Memorial for Iranian Director Hamid Samandarian

 

 

 The theatre community of Iranian held a gathering on Thursday afternoon in Tehran’s City Theatre complex to remember the great Iranian director Hamid Samandarian who passed away on July 12.

Another gathering was held in Samandarian’s house and workshop as well.

Presstv: Veteran Iranian stage director and translator Hamid Samandarian has died at the age of 81 in the country’s capital, Tehran. Born in 1931, the renowned artist passed away on July 12, 2012 after a long battle with illness.

Samandarian learned the basics of theater under the supervision of some of Germany’s greatest masters.

Upon returning to Iran, he started teaching theater and trained many talented stage actors.

The Iranian artist staged numerous dramas during his lifetime, including No Exit by Jean Paul Sartre, Ghosts by Henrik Ibsen, The Glass Menagerie by Tennessee Williams and Marriage of Mr. Mississippi by Friedrich Durrenmatt.

The production of Durrenmatt’s Old Lady’s Visit in Tehran about five years ago, was Samandarin’s last dramatic experience.

Expressing condolences for the death of Hamid Samandarian, Farshid Ebrahimian, professor and translator of theater said Iranian theater owes its meaning and existence to figures like Samandarian. Ebrahimian also assessed late Samandarian’s translations of Brecht as the best.

Ebrahimian said: “The loss of this great man is irremediable for Iranian theater and I hope that all veteran artists be sound and well and we should witness loss of no great master.”

He continued: “Master Samandarian was one of the great figures Iranian theater relied on, one of the great men who had kept the fire of theater burning with their activities and sacrifices and by staging great works.”
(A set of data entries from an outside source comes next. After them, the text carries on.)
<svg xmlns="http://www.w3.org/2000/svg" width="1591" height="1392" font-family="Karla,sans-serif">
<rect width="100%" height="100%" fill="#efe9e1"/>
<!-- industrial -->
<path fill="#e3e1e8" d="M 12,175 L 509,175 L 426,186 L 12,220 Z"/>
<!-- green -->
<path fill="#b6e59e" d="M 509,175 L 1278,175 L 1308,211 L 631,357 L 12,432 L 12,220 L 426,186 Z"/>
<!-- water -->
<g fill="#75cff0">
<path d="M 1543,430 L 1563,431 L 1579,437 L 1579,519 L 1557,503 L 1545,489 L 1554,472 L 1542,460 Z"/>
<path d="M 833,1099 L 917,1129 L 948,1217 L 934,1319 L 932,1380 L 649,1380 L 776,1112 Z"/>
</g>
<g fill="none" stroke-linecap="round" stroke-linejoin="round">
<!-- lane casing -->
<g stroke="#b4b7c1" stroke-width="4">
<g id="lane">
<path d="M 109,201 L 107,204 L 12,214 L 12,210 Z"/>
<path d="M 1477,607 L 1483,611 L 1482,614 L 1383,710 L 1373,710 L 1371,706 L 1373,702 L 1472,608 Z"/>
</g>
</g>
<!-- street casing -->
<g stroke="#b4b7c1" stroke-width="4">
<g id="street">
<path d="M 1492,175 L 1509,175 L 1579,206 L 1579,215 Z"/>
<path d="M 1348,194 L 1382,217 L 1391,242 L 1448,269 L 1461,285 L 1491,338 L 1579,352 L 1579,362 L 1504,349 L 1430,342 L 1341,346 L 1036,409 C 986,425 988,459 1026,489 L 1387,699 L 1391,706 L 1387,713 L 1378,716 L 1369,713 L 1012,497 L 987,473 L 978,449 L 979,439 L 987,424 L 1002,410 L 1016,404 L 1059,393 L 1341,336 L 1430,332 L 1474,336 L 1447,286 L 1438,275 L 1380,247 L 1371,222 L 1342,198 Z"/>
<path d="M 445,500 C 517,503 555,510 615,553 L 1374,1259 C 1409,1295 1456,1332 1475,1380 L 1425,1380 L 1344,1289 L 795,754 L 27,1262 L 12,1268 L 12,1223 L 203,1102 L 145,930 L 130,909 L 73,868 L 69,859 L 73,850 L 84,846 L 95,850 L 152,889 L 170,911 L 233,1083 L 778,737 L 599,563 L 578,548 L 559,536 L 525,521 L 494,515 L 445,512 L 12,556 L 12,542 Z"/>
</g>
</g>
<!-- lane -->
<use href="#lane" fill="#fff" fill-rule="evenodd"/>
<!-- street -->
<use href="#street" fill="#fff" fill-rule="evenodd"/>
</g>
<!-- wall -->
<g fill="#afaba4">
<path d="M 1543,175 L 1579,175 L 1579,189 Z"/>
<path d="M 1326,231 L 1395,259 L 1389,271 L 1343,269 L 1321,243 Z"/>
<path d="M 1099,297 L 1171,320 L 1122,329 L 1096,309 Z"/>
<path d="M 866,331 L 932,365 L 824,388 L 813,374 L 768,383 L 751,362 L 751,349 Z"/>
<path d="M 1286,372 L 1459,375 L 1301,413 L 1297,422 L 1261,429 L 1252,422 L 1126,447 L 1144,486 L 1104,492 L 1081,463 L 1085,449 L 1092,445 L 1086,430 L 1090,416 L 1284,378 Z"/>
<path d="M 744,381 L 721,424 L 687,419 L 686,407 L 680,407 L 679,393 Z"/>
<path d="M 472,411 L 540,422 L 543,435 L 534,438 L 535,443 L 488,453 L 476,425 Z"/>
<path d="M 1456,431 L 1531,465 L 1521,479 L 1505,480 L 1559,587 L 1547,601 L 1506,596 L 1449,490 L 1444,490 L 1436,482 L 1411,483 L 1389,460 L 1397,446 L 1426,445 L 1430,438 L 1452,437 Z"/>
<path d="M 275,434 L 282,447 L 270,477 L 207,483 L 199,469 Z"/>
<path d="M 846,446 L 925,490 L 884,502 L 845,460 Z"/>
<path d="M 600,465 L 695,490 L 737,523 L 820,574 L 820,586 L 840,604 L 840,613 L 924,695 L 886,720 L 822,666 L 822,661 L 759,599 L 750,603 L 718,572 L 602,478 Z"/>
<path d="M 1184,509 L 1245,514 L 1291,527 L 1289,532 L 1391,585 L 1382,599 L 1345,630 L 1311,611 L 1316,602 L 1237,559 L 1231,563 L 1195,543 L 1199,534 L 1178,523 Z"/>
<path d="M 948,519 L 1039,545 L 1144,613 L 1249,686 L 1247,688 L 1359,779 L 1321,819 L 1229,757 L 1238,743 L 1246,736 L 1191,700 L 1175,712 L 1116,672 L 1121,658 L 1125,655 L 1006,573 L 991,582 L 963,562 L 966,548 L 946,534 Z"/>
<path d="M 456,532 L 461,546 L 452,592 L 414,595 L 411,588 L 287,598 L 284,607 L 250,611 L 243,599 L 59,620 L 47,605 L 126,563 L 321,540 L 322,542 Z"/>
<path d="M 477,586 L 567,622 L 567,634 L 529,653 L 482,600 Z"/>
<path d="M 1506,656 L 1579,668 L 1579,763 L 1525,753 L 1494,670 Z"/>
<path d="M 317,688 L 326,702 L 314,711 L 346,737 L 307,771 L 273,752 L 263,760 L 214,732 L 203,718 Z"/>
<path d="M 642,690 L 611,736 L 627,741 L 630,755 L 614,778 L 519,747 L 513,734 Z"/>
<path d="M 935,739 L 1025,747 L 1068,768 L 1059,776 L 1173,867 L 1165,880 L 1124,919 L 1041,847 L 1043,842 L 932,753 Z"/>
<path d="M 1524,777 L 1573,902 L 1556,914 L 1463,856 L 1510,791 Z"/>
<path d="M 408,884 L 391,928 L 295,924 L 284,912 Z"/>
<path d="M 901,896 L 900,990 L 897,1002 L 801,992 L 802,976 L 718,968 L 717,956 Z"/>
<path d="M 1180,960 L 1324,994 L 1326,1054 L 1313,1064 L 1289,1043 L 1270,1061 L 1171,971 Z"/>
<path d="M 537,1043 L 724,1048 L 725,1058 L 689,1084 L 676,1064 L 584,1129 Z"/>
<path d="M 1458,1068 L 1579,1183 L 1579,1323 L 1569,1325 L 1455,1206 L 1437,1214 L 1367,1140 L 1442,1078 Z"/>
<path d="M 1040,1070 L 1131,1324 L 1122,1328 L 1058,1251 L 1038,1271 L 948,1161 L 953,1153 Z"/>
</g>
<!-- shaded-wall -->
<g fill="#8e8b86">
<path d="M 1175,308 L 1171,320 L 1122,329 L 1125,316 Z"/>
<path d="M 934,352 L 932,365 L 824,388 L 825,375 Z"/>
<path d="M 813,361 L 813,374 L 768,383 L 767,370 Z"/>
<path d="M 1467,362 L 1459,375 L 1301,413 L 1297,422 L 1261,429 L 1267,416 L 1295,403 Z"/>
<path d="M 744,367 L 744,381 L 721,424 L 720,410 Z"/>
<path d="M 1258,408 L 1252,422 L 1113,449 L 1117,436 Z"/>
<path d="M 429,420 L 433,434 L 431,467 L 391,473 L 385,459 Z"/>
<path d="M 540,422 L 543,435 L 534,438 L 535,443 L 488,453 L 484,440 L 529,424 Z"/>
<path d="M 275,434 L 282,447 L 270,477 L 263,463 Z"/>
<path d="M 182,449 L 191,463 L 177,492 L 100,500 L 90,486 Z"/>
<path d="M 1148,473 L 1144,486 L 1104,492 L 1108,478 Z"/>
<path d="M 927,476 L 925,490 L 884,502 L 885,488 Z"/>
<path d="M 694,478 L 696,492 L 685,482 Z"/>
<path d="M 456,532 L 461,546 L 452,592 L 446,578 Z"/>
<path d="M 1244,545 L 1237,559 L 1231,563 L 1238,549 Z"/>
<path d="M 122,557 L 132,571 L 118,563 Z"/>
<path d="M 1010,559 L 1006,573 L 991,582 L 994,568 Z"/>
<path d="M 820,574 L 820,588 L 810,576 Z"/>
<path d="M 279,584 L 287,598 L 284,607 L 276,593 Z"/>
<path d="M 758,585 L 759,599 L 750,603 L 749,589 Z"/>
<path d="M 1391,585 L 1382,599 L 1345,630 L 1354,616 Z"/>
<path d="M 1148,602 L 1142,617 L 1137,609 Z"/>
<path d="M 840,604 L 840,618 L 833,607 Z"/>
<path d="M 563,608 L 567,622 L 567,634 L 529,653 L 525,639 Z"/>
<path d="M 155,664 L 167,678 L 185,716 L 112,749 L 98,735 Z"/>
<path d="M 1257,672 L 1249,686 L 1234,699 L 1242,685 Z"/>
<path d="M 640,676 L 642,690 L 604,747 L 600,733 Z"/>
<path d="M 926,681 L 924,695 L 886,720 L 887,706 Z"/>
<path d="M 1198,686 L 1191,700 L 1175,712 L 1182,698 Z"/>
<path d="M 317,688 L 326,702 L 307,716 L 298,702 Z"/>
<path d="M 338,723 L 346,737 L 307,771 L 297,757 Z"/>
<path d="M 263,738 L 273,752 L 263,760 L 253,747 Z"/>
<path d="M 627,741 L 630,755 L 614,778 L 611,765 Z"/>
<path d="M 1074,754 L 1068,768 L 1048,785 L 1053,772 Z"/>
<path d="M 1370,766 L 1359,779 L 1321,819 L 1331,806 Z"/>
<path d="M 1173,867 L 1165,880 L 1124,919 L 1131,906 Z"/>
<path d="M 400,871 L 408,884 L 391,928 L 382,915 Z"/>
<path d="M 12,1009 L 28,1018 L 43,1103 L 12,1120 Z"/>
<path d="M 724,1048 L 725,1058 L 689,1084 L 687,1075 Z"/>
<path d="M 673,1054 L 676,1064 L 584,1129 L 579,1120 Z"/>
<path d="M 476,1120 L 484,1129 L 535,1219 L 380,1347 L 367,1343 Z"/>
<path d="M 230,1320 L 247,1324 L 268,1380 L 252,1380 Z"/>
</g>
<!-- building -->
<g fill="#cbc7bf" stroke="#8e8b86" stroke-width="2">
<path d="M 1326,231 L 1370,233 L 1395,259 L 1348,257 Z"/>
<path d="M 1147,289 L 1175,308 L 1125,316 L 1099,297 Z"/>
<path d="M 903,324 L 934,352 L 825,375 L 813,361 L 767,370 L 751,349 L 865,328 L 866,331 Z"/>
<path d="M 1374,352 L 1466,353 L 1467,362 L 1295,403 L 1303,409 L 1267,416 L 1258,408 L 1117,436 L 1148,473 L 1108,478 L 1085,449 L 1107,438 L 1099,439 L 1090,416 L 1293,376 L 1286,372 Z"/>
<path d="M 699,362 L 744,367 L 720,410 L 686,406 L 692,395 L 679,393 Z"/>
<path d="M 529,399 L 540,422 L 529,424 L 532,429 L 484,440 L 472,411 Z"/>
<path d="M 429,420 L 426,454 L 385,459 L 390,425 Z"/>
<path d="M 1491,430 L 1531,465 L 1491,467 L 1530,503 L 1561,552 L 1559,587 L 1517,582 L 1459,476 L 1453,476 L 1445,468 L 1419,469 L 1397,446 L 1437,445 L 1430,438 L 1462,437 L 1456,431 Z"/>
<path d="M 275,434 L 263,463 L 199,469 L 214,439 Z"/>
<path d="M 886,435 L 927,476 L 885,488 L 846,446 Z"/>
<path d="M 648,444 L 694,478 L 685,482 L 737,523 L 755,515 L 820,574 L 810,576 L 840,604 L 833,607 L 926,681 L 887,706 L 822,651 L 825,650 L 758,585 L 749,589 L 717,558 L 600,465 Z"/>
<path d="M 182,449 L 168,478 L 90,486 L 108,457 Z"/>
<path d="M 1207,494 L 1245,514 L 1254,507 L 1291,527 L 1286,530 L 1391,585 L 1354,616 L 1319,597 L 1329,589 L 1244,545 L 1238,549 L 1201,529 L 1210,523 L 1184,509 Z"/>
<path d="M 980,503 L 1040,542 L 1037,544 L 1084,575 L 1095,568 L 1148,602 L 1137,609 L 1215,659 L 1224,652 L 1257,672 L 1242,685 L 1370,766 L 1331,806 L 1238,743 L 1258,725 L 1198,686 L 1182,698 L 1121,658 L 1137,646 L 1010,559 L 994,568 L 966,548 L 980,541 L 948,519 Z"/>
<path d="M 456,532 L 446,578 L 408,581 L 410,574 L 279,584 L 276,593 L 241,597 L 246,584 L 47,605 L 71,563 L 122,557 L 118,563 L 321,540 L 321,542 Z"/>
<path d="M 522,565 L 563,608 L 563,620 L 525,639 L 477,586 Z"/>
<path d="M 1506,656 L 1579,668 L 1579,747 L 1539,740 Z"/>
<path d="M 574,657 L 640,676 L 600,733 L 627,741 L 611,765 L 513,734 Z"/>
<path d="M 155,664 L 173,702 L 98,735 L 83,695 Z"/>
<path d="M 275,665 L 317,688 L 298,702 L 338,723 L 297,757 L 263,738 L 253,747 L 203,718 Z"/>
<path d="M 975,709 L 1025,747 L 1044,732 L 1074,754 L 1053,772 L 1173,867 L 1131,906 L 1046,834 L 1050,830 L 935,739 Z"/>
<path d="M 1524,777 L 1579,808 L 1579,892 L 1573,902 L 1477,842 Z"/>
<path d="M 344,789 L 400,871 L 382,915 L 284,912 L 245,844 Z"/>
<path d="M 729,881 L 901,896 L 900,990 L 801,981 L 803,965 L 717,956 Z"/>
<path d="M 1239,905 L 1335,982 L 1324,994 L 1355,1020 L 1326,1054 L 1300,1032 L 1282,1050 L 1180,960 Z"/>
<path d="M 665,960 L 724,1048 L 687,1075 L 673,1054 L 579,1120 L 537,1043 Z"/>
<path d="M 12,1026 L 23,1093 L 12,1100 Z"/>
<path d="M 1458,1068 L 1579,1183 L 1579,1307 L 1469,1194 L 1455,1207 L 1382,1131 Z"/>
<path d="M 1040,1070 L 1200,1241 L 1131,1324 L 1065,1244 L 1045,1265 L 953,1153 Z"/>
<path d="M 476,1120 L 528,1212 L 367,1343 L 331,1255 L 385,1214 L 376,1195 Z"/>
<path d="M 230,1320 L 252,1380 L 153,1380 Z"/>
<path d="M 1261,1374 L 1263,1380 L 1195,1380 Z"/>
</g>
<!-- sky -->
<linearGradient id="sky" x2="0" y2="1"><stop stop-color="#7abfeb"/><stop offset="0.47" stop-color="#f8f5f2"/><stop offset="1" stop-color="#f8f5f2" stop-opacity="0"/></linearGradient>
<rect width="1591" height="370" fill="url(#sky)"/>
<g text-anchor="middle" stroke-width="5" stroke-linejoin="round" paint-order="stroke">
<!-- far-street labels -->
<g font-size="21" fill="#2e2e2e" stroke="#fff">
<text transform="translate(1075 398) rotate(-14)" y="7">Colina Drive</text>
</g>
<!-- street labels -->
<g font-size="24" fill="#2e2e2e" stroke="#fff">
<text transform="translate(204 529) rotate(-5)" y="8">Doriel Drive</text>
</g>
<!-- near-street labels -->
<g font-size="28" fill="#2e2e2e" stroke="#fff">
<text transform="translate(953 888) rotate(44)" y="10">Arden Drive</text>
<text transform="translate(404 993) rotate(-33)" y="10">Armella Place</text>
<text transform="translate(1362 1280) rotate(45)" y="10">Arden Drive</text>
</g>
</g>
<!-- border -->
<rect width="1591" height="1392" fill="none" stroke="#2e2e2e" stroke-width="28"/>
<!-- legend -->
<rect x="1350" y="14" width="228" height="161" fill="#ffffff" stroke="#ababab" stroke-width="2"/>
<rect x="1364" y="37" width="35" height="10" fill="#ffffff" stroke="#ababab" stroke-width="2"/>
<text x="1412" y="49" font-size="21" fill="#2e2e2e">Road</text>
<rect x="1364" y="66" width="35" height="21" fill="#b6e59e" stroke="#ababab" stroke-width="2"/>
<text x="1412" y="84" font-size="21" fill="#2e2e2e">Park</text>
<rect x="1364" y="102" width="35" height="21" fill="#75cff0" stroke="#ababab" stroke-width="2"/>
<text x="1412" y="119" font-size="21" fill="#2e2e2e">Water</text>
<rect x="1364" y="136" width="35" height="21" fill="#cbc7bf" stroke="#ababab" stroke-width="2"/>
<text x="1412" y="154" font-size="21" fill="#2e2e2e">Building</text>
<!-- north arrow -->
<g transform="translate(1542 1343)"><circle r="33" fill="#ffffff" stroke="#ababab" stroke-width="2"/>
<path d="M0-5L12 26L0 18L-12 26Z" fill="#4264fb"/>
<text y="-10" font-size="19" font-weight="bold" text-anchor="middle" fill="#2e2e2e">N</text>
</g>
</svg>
“The identity of Iranian theater depends on the presence of master Samandarian and other figures like Mahis Oskuei, Bahram Beyzaei, Abdolhussein Noushin, Ezzatollah Entezami, and Ali Nasirian. Our theater today is still nourishing from their achievements.”

Ebrahimian added: “I came to know him first in 1973 at the Faculty of Fine Arts when I saw a pamphlet of a translation by Master Samandarian. Before that I only knew him as a director and professor. That pamphlet was a translation of an avant-garde play in fluent Persian that was peerless in its kind. The translation showed that the translator had mastery over the source language, culture and art, as the latent concepts in the original play had been highlighted in the translation. Without the translator’s expertise, the intertextual meaning would have been lost.”

Ebrahimian then referred to the performances directed by Samandarian: “Master Samandarian often performed the plays that he had translated himself and to the consensus of the spectators, the main concepts and themes were always conveyed to the audiences.”

He added: “Without him we would have been denied the universal concepts presented in the works of playwrights such as Friedrich D rrenmatt.”

Referring to his translations of Brecht, he explained: “Hamid Samandarian had studied and lived in Germany for a long time and directly experienced Brecht’s distance. Due to his studies in Germany he was totally familiar with Berthold Brecht’s world and ideology and had truly reflected these in his translations.”

Hamid Samandarian, eminent translator and professor of theater, passed away on Wednesday morning at age 81 of liver cancer in his house. The burial ceremony will start on Saturday morning (July 14) at Samandarian Hall of Iranshahr Theater.